Document text:
So my question is: aibu to find his behaviour creepy and not ok, or is this just a thing men do? Should I be concerned that he has changed? AIBU to dislike this quality in him? What would you do in my shoes?

I am very insecure due to my post cancer appearance (not had masectomy but have other surgery scars on breast) so I don't want to be a dick about it if it's just my insecurities!!

PuntasticUsername Thu 22-Dec-16 20:19:01

Fucking hell, that's horrible. YA so NBU!

ChasedByBees Thu 22-Dec-16 20:19:02

Absolutely not OK or normal. I'm sorry.

Was there a reason you checked his phone? I think you will need to address this somehow.

He would risk losing his job and reputation if those women found out he had photographed them. And rightly so!

sj257 Thu 22-Dec-16 20:19:35

His behaviour is NOT OK at all! I'd be livid.

Goingtobeawesome Thu 22-Dec-16 20:20:17

You're not the one being a dick..

Smartleatherbag Thu 22-Dec-16 20:20:50

That's absolutely awful! It's also illegal.

Stormwhale Thu 22-Dec-16 20:20:56

His behaviour is disgusting. I think your snooping was completely justified, and you need to confront him. So sorry for what you have been through with the breast cancer. It makes his behaviour even more despicable, and I would struggle to forgive him.

Given data:
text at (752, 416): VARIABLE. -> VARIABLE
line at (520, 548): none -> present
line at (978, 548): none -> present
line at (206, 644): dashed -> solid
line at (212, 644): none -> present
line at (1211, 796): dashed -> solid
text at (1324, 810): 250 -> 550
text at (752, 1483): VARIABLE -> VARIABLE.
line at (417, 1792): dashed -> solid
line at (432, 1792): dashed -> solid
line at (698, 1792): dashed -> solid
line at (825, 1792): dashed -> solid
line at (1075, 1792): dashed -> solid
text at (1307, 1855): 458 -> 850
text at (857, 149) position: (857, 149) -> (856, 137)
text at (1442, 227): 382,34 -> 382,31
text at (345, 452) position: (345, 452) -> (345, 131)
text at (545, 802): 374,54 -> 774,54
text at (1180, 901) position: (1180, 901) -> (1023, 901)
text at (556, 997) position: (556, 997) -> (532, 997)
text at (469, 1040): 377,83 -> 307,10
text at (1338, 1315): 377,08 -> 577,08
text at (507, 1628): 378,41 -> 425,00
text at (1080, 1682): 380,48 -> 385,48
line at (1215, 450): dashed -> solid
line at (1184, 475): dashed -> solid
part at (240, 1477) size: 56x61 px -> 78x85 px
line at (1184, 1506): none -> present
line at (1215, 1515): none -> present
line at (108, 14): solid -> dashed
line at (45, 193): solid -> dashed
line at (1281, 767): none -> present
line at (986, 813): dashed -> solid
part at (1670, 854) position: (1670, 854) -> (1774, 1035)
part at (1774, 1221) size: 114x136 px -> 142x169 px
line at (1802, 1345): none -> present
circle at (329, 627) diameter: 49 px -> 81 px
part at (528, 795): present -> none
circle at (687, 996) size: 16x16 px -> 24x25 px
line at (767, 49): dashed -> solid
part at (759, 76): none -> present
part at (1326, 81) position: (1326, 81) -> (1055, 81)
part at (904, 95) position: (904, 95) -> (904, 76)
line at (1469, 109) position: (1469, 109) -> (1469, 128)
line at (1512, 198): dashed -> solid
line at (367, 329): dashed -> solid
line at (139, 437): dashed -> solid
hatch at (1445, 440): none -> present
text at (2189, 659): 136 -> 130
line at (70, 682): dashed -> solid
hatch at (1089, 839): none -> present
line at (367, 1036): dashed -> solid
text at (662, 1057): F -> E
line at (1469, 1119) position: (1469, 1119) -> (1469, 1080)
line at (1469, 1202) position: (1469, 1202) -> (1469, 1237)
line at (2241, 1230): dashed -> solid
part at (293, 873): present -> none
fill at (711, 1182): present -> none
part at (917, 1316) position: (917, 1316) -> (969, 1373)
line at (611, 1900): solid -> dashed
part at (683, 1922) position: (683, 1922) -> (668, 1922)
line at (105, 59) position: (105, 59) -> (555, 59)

Questions:
#1 Answer these questions from the forum thread:
(a) What marks does the original poster say she has on her breast?
(b) According to ChasedByBees, what would he risk losing if those women found out?
(c) Besides awful, what does Smartleatherbag call his behavior?
#2 Rewrite the forum thread from "ChasedByBees Thu 22-Dec-16" up to and including "I'd be livid.", putting "good name" in place of "reputation".
#3 In the forum thread, why does the original poster not want to be a dick about it? Answer in one to three sentences.

Set of answers:
#1
(a) Other surgery scars.
(b) His job and reputation.
(c) Illegal.

#2
ChasedByBees Thu 22-Dec-16 20:19:02

Absolutely not OK or normal. I'm sorry.

Was there a reason you checked his phone? I think you will need to address this somehow.

He would risk losing his job and good name if those women found out he had photographed them. And rightly so!

sj257 Thu 22-Dec-16 20:19:35

His behaviour is NOT OK at all! I'd be livid.

#3 The poster is very insecure about their appearance after cancer and has surgery scars on the breast. Because of that, the poster worries the concern might come only from those insecurities.